SOURCE RECORDS
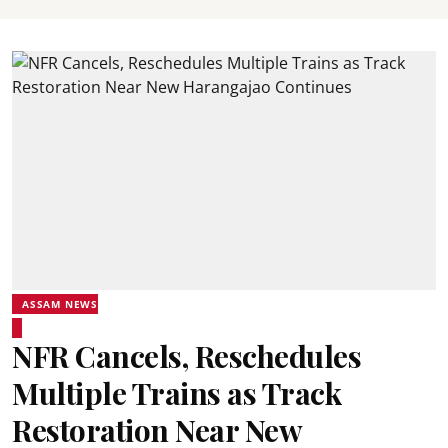
ASSAM NEWS
NFR Cancels, Reschedules
Multiple Trains as Track
Restoration Near New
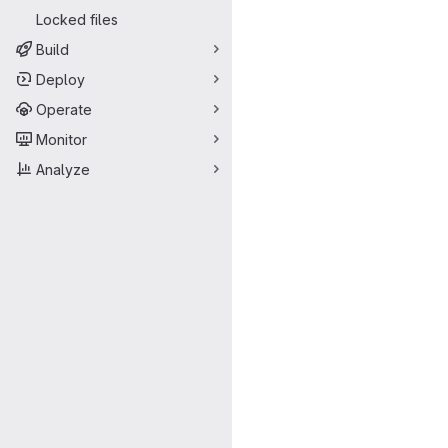
Locked files
Build
Deploy
Operate
Monitor
Analyze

WORK REQUEST
Exactly as written, copy the entries above without their pictures.

PROBLEM SOLUTION
ASSAM NEWS
NFR Cancels, Reschedules
Multiple Trains as Track
Restoration Near New
Locked files
Build
Deploy
Operate
Monitor
Analyze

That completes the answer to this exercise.